Dataset entries
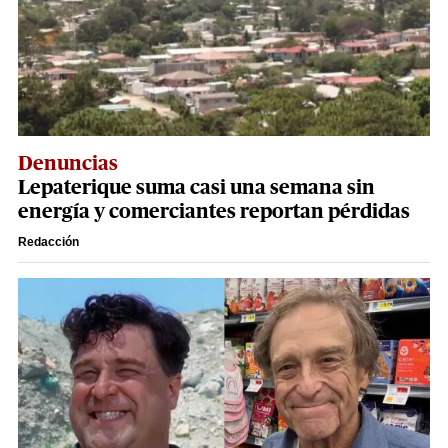
Denuncias
Lepaterique suma casi una semana sin
energía y comerciantes reportan pérdidas
Redacción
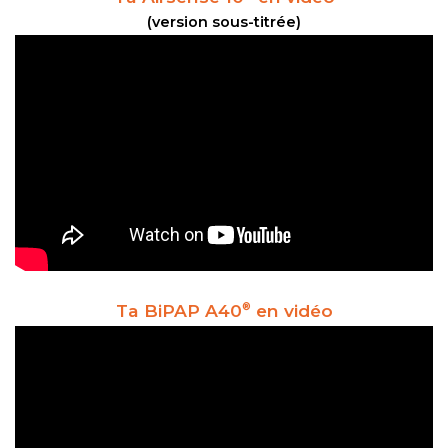
(version sous-titrée)
Ta BiPAP A40
en vidéo
®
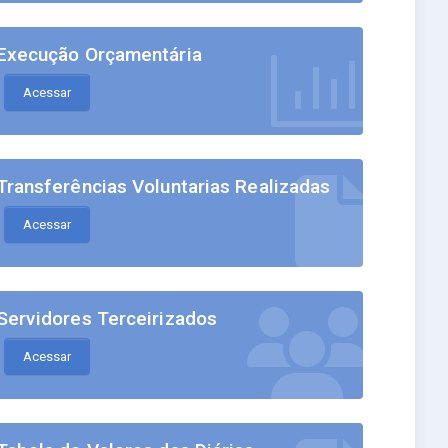
Execução Orçamentária
Acessar
Transferências Voluntarias Realizadas
Acessar
Servidores Terceirizados
Acessar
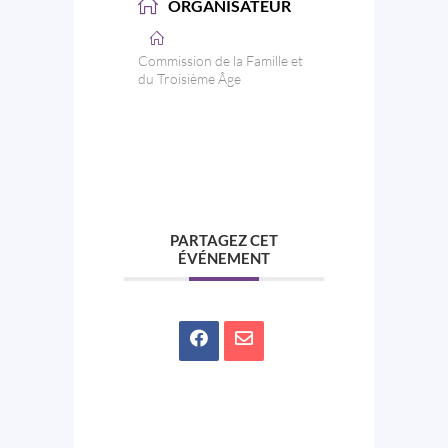
ORGANISATEUR
Commission de la Famille et
du Troisième Âge
PARTAGEZ CET
ÉVÉNEMENT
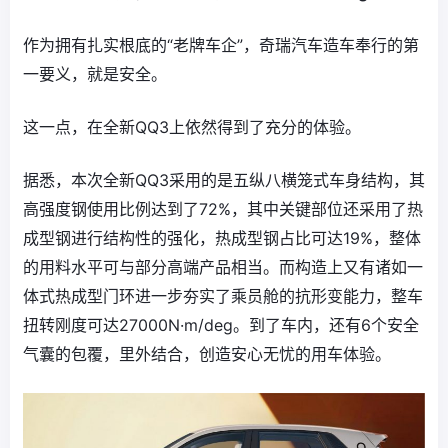
作为拥有扎实根底的“老牌车企”，奇瑞汽车造车奉行的第
一要义，就是安全。
这一点，在全新QQ3上依然得到了充分的体验。
据悉，本次全新QQ3采用的是五纵八横笼式车身结构，其
高强度钢使用比例达到了72%，其中关键部位还采用了热
成型钢进行结构性的强化，热成型钢占比可达19%，整体
的用料水平可与部分高端产品相当。而构造上又有诸如一
体式热成型门环进一步夯实了乘员舱的抗形变能力，整车
扭转刚度可达27000N·m/deg。到了车内，还有6个安全
气囊的包覆，里外结合，创造安心无忧的用车体验。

TASK PROMPT: Write out exactly the lines from the line holding "扭转刚度可达27000N·m/deg。到了车内，还有6个安全" through the last line of the data, and nothing besides those lines.

EXERCISE SOLUTION:
扭转刚度可达27000N·m/deg。到了车内，还有6个安全
气囊的包覆，里外结合，创造安心无忧的用车体验。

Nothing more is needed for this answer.